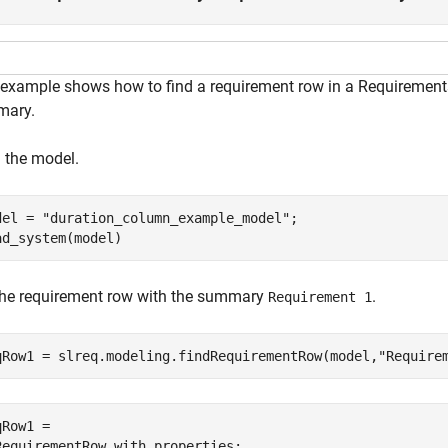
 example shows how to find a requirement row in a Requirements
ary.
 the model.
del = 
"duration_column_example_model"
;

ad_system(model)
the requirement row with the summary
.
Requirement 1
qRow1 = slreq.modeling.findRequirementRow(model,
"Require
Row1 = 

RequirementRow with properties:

==

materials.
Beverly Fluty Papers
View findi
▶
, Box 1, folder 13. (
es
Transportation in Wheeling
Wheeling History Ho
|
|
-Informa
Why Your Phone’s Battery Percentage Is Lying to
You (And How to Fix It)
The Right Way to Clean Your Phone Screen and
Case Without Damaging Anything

### Requirement
Locate each line in the entries that contains the string "Your", with case counting, and copy those lines.

### Exercise output
Why Your Phone’s Battery Percentage Is Lying to
The Right Way to Clean Your Phone Screen and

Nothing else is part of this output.